### Goal of the exercise
Report every line in the material below that contains the string "minimum", copying each such line in full. Matches are case-sensitive.

════════════════════

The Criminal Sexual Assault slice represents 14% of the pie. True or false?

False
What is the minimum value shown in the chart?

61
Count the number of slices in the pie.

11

════════════════════

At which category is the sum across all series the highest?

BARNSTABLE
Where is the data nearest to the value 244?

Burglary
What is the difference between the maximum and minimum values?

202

════════════════════

### Output below
What is the minimum value shown in the chart?
What is the difference between the maximum and minimum values?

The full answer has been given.